_BRIEF A_. In the delivery diary, which song has been going round the writer's head all week?
_BRIEF B_. Write out the delivery diary precisely, everything from "The woman in" down to "said the woman.".
_BRIEF C_. Extend the delivery diary onward from its final sentence.

_DOCUMENT TEXT_.
· · · · ·

The woman in the trench coat asked “Is it going to make a nice day, do you think?”
“I’m not sure but it’s looking good at the minute” I replied.
“I know, but will it last?” said the woman.

No Surprises by Radiohead has been going round my head all week. Today I think I worked out why; several of the door bell chimes on my delivery sound like the song’s opening two notes.

Tuesday, 28 February 2012

It was getting light as I walked through the park...



It was getting light as I walked through the park. Two Border collies were rounding up the ducks while a woman in a sky blue anorak and bleached hair shouted at them to stop.

The man who has the look of a comedy vicar from the 1970s: bald head, buck teeth, glasses, was repairing a dry stone wall. He tried to wave as I drove past but couldn’t lift his arm because he was holding a large piece of stone.

The big woman with the grey regulation buzz-cut and the unusually large black plastic rimmed spectacles said “Oh no! No way! I don’t talk to her!” when I asked her whether she’d mind taking in a parcel for her neighbour. She let out her black labradors to bark at me through the wire fence that divided the gardens—rough lawns, rockeries and garden centre ornamentation. Eventually, a huge man of girth and height dressed for sport in brown boots, moleskins and a shooting vest, came out and loaded the dogs into an old metallic grey 4x4 and drove them away in the direction of the moor.

The crisp packet in the road wasn’t a pheasant as I’d thought, it was a crisp packet.

On the moor, I watched a crow seeing off a kestrel while Mr Anderson buzzed around his topiary armchair with a noisy hedge trimmer. On the edge of the wood I saw a jay and a bullfinch.

On the doorstep of the Old Manor House someone has arranged a small display of smooth grey pebbles with white stripes. Later, back in town I noticed Mrs Haigh has a large canvas print of some smooth grey pebbles with white stripes above the coal effect fire place and wood effect laminate floor.

· · · · ·

_STUDY MATERIAL_.
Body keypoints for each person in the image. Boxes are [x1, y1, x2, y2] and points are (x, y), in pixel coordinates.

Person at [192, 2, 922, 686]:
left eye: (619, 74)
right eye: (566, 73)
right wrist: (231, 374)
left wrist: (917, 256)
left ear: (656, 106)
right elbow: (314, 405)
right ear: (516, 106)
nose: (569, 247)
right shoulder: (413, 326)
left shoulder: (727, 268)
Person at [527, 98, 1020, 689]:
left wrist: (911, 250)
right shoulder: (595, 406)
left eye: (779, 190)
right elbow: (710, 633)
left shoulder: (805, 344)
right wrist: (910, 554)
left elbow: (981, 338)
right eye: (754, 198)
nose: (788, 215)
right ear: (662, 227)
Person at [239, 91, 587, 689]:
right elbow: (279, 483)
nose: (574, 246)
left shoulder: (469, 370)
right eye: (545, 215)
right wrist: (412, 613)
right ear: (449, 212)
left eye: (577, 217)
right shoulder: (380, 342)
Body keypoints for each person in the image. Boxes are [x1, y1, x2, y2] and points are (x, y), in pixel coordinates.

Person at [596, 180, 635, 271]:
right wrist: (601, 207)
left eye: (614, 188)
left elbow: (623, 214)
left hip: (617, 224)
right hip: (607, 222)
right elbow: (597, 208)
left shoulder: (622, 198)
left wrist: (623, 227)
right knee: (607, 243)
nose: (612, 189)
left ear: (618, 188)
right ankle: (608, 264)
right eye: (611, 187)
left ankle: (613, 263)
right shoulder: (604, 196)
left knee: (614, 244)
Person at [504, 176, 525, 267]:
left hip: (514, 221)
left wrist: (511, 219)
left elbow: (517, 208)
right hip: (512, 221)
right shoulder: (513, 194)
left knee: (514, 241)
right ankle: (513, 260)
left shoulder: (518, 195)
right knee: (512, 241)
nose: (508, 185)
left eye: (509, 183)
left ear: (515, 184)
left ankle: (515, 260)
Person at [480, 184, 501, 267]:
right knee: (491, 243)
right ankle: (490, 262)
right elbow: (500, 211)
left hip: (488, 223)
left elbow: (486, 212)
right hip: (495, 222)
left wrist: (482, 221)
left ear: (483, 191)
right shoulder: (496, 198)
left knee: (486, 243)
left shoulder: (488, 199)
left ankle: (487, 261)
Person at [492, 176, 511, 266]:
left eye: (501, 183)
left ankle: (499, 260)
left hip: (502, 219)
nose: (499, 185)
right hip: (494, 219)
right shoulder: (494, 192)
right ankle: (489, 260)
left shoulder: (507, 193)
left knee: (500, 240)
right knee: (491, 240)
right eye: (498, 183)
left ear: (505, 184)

· · · · ·

_OUTPUT A_. No Surprises by Radiohead.

_OUTPUT B_.
The woman in the trench coat asked “Is it going to make a nice day, do you think?”
“I’m not sure but it’s looking good at the minute” I replied.
“I know, but will it last?” said the woman.

_OUTPUT C_.
Saturday, 18 February 2012

The Man Opposite Me on the Bus Kept Gesturing Towards Me



The man opposite me on the bus keeps gesturing towards me and saying "This postman, he is lost" in a fake eastern European accent. After a while his companion joins in too: "These sex toys are not for me, the brothel is not open yet" he says, also in a fake eastern European accent. They both find this amusing.

On the pavement below the pub chalkboard advertising a concert by a band called Rockweiler, there is a pillow in a clean white case. 

At the houses where they have removed the Yorkstone flags from the paths and replaced them with old Nurishment drink cans, empty Space Raiders/Jelly-Tots/Tesco bags, extrusions of expanding foam, splinters of 4x2 timber, fake patent snakeskin handbags with broken handles, pairs of black-tracksuit-bottoms-with-white-bits-on, faded-plastic children's ride-on cars with broken wheels, milk cartons, dog shit, old carpet grip-rods and empty lager cans, I disturbed a would-be burglar. He ran away up the cobbles wearing black tracksuit bottoms with white trim and his hood up.

The Polish man at No.131 who gets all the parcels has got some new BMW slippers.

I count seventeen piles of dog shit in the six square metres of concreted over yard at No.87 then I round the corner to find the man with the shaved head who lives at No.81 pissing in the middle of the street outside his house while his partner struggles to get their toddler down the front steps in a pushchair.

As I lift open the broken gate of the house with PRIVT NO PARKING PLS written on it in foot high white letters, the front door opens suddenly and someone hurls two fully loaded nappy bags roughly in the direction of the overflowing wheely bins on the pavement. They miss me and the bins by about a metre.

Sunday, 12 February 2012

On a rural delivery among the suggestive trees...



Out on a rural delivery among the suggestive trees where the glass re-cyclers are full of wine bottles rather than greasy pasta sauce jars, a woman with large spectacles and red lipstick said to me “Isn’t it a glorious day” as she wiped her hands on her pinny. I saw lapwings, fieldfares, a moorhen, a buzzard, three plastic herons and two dozen bottles of Budweiser chilling in the snow by the back door. A receptionist lifted her half-rimmed specs and confided that the security officer is “a right twat” and later, in the bright midday sun, a man with a switched-on light attached to his headband pulled up in a Ford Focus to tell me “Those vans are breeding, there’s another one down there”. 

Back at the yard, Robbo was singing again; a medley of his improvised lyrics to classic tunes. To the tune of Panic by The Smiths, “Panic on the streets of Sheepridge. Where’s me Giro? Where’s me Giro? Where’s me Giro?” To the theme of Last of the Summer Wine, “I love my job, I need to see a psychiatrist” and to the tune of No Woman, No Cry by Bob Marley, “No money, no beer”.

Monday, 6 February 2012

There was a dead long-tailed tit...



There was a dead long-tailed tit on the step of the house where the lady said she wasn’t quite dressed yet.
The two women in fleece jackets and black-tracksuit-bottoms-with-bits-of-white-on were jogging in opposite directions along Station Road. They didn’t acknowledge one another as they passed.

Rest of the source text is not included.